Tuesday. Debbie came back home excited and said with Columbus ethusiasm "Honey I found a wonderful place for you to read! Do you wanna come with me and see?" I went with her few blocks away from my home and saw this small store named "Green Bean Cafe". I went inside and we sat and ordered some food and I started reading. The food came and it was everything organic, vegan (for my lactose intolerant gut) and cheap. Just $4.50 for each.
WOW you could get a cheap and healthy food in New York City? So my mind shifted to my favorite botanist Michael Pollan's book "Omnivore's Dilemma" which I read during September 2007.
I loved reading all of Pollan's book. His approach to food is not of an activist but of a naturalist. This one in particular when it talked about the polyfarm. The author visited the farms which raise pigs, poultry, cows under one roof. The beauty is all of them done in natural cylces without using tons of antibiotics on them and medicines to make them ooze more milk. For example: The farm people allow the pigs on the grass and its excretions are left there in the grass and them later chickens are brought there which could eat the bugs formed on this excretion (so organic food for chicken :-))
That is why this chickens have healthy eggs as well. Also cows are let to graze in the evening when the glucose level in grass is high iorder to withheld night cold weather. Also the cows' excretion on the grass (manure) lets the grass grow. So they move the cows to different sectors of the farm to avoid over grazing and protecting soil erosion and giving time for grass to grow again. You have to coordinate in such a way too tall grown grass is not good as like too short grass. It is amazing they use a number of natural methods in these farms to get the best out of nature without artificial man made stuff getting in to the cycle.

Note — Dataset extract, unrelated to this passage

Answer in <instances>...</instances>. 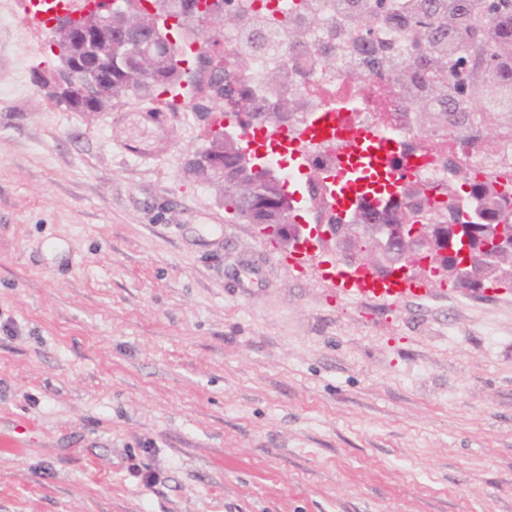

Doing all this hard work by the farmers to get the best milk, eggs, poultry and meat.Still I get to pay a low charge to sit in this cafe to eat this healthy food. WOW. Robert Reich's book "Supercapitalism" came to my mind which I read during last year as well. Reich was the Labor Secretary in Bill Clinton's Administration and was Clinton's professor in Yale Law School. In this book he mentioned about the corporate giant stores taking over the smaller ones by mass production and supercapitalism. People like us have a moral obligation to protect the small stores like "Green Bean Cafe" especially when they are good. Otherwise your whole neighborhood would be designed by corporatism which has used the big chain stores to gulp the small neighborhood ones.
Also Reich mentioned about corporatism beoming a leviathan crushing the skeletons of democracy. So I decided to give them good business regularly. But after sitting in the cafe for more than one hour I found I couldn't sit anymore and wondered what it is . Well the chairs' are designed for itty-bitty butts who come and eat this organic food. Wheraes my 235 lbs body wouldn't get small how much ever organic food I eat and especially my butt ! forget about it. Now I am in a limbo of satisfying my organic tastes, moral conscience one side and my butts longing for a comfortable seat on the other side. We would see which will win and whether I would go there again.